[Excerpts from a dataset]
========================

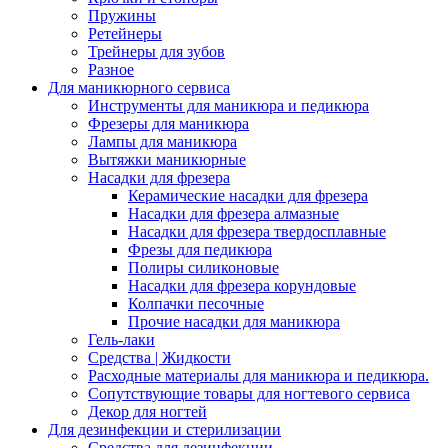
Пружины
Ретейнеры
Трейнеры для зубов
Разное
Для маникюрного сервиса
Инструменты для маникюра и педикюра
Фрезеры для маникюра
Лампы для маникюра
Вытяжки маникюрные
Насадки для фрезера
Керамические насадки для фрезера
Насадки для фрезера алмазные
Насадки для фрезера твердосплавные
Фрезы для педикюра
Полиры силиконовые
Насадки для фрезера корундовые
Колпачки песочные
Прочие насадки для маникюра
Гель-лаки
Средства | Жидкости
Расходные материалы для маникюра и педикюра.
Сопутствующие товары для ногтевого сервиса
Декор для ногтей
Для дезинфекции и стерилизации
Средства для дезинфекции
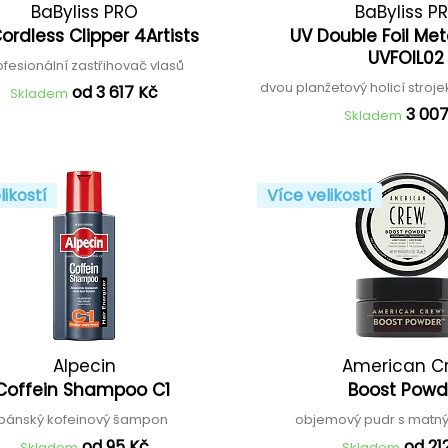
BaByliss PRO
BaByliss P
ordless Clipper 4Artists
UV Double Foil Me
UVFOIL0
ofesionální zastřihovač vlasů
dvou planžetový holicí stroje
od 3 617 Kč
Skladem
3 00
Skladem
likostí
Více velikostí
Alpecin
American C
Coffein Shampoo C1
Boost Pow
pánský kofeinový šampon
objemový pudr s matn
od 95 Kč
od 21
Skladem
Skladem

========================

Reproduce every line above word for word; no images.

Пружины
Ретейнеры
Трейнеры для зубов
Разное
Для маникюрного сервиса
Инструменты для маникюра и педикюра
Фрезеры для маникюра
Лампы для маникюра
Вытяжки маникюрные
Насадки для фрезера
Керамические насадки для фрезера
Насадки для фрезера алмазные
Насадки для фрезера твердосплавные
Фрезы для педикюра
Полиры силиконовые
Насадки для фрезера корундовые
Колпачки песочные
Прочие насадки для маникюра
Гель-лаки
Средства | Жидкости
Расходные материалы для маникюра и педикюра.
Сопутствующие товары для ногтевого сервиса
Декор для ногтей
Для дезинфекции и стерилизации
Средства для дезинфекции
BaByliss PRO
BaByliss P
ordless Clipper 4Artists
UV Double Foil Me
UVFOIL0
ofesionální zastřihovač vlasů
dvou planžetový holicí stroje
od 3 617 Kč
Skladem
3 00
Skladem
likostí
Více velikostí
Alpecin
American C
Coffein Shampoo C1
Boost Pow
pánský kofeinový šampon
objemový pudr s matn
od 95 Kč
od 21
Skladem
Skladem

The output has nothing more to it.